Cela ne signifie pas qu’en face de cette armée il n’y ait pas de gens qui peuvent dériver dans le terrorisme. La prise d’otage du Théâtre de Moscou ou les enfants de Beslan est une prise d’otages terroriste bien entendu, et qui est donc un crime contre l’humanité également. Il n’y a rien qui soit plus contagieux que le terrorisme.

- D’une façon ou d’une autre vous avez été confrontés à l’empire soviétique. Comment vous considérez les célébrations de la fin de la deuxième Guerre Mondiale à Moscou le 9 mai de cette année, alors que les leaders des pays démocratiques ont applaudi les participants de l’intervention soviétique en Afghanistan, les participants dans les guerres en Tchétchénie, les drapeaux rouges avec le marteau et la faucille, avec la face de Lénine, qui a créé des camps de concentration bien avant Hitler.
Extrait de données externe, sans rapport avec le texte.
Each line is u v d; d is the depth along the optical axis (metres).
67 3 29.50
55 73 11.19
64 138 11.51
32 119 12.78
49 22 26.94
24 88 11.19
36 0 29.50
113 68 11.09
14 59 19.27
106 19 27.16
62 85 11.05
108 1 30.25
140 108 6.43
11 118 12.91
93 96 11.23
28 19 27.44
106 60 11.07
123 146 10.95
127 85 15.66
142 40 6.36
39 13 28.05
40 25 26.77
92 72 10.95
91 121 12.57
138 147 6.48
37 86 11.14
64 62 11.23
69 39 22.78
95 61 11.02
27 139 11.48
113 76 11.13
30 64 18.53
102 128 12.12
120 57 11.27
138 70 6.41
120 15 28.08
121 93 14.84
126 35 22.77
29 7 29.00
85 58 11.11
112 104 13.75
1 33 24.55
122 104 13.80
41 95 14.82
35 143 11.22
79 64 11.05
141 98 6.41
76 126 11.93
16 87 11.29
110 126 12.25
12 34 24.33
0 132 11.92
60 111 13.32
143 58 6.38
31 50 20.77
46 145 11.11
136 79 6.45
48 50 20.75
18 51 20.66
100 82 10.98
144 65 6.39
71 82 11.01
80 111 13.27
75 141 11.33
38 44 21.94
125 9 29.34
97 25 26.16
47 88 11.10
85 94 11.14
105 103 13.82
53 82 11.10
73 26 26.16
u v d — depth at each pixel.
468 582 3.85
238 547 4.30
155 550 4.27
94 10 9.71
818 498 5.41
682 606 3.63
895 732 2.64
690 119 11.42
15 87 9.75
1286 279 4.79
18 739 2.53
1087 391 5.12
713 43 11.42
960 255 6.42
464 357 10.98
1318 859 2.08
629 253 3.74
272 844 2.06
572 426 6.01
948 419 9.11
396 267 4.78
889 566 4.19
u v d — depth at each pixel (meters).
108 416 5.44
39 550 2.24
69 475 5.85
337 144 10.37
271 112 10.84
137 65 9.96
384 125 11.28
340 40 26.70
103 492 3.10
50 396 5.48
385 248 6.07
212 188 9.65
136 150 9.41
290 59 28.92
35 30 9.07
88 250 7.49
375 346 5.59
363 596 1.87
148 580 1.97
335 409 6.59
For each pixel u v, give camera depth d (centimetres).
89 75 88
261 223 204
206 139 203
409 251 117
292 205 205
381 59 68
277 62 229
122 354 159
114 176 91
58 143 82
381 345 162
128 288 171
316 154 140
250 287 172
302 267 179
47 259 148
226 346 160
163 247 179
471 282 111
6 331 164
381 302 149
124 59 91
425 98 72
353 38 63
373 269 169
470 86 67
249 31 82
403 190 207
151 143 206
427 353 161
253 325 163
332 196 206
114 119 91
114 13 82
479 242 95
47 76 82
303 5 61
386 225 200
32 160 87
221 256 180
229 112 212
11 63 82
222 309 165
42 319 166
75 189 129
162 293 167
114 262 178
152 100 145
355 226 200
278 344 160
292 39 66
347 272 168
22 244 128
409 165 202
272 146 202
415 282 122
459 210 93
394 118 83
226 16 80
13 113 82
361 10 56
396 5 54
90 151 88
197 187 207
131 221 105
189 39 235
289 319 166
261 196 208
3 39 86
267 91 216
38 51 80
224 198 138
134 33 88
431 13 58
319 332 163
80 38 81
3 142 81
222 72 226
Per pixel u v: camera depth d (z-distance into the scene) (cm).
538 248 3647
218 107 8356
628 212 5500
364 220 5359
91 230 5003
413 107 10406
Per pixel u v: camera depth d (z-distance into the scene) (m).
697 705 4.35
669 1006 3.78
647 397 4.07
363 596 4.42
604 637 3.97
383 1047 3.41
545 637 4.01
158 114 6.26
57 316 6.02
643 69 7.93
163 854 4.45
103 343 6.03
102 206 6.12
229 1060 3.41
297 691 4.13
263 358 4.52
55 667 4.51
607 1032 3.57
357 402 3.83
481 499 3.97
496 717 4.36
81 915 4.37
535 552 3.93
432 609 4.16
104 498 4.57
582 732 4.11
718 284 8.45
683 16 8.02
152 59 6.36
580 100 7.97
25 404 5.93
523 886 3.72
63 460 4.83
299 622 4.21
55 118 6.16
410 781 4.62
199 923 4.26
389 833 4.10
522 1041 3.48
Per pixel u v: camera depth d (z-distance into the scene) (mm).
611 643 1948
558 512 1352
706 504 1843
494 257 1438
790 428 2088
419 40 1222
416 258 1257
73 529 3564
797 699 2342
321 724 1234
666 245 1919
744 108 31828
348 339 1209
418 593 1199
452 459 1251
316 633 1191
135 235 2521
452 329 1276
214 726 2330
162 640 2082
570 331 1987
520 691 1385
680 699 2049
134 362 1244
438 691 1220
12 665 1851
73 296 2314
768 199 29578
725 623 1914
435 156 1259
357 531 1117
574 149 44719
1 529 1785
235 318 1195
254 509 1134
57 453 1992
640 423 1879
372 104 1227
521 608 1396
Ma réponse est très simple. Il y a dix ans, en 1995 la Russie sous la direction d’Eltsine était déjà en train de mener sa première guerre contre la Tchétchénie la première guerre des années 90; et j’avais fait avec quelques intellectuels une pétition demandant, que les dignitaires occidentaux ne célèbrent pas la victoire sur le fascisme en buvant le champagne avec de généraux qui revenaient de Tchétchénie, c'est-à-dire qui revenaient d’une guerre où ils se conduisaient comme des fascistes. Et cette pétition a par hasard fait cinq colonnes à la une dans Nezavaia Gazeta à Moscou et a été repris en gros par la presse moscovite qui était beaucoup plus libre à l’époque qu’aujourd’hui et du coup ça a été repris par la presse occidentale. Kohl aussi bien que Clinton ont déclaré qu’ils ne participeraient pas au défilé militaire justement parce que sous-entendu ces militaires se livraient en Tchétchénie à des exactions honteuses. A l’époque François Mitterrand non plus n’a pas participé au défilé militaire, c’était lui le Président, mais son successeur était déjà élu et simplement il y avait un mois de passation de pouvoir et Chirac qui était son successeur (ça se retrouvera dans le Monde de l’époque) avait déclaré aux journaux que si ça avait été lui il ne serait pas allé célébrer le 9 mai a Moscou. Alors vous pensez bien que je trouve qu’il y a un recul de la conscience occidentale puisque aujourd’hui tout le monde y est allé de bon cœur, sauf M. Blair, dont il fait reconnaître la retenue même s’il n’a pas donné le motif exact de sa retenue toujours est-il que ce n’était pas un signe de sympathie envers une armée qui massacre les Tchétchènes. Moi j’ai toujours dit très simplement que cette armée russe avait à son blason le fait que c’est la première fois depuis Varsovie 1949 qu’une capitale de plusieurs centaines de milliers d’habitants- Groznyï comptait 400000 habitants, a été rasée par une armée européenne. Varsovie ‘44 est rasée par Hitler en punition de son insurrection, Groznyï est rasé en 2 étapes, ça se finit en Mars 2000 et elle est rasée par l’armée russe en punition de sa volonté d’indépendance. Je trouve que dans cette similitude il y a quelque chose qui devrait retenir les officiels occidentaux de sabler le champagne avec leurs homologues russes car dans ce champagne il y a des gouttes de sang.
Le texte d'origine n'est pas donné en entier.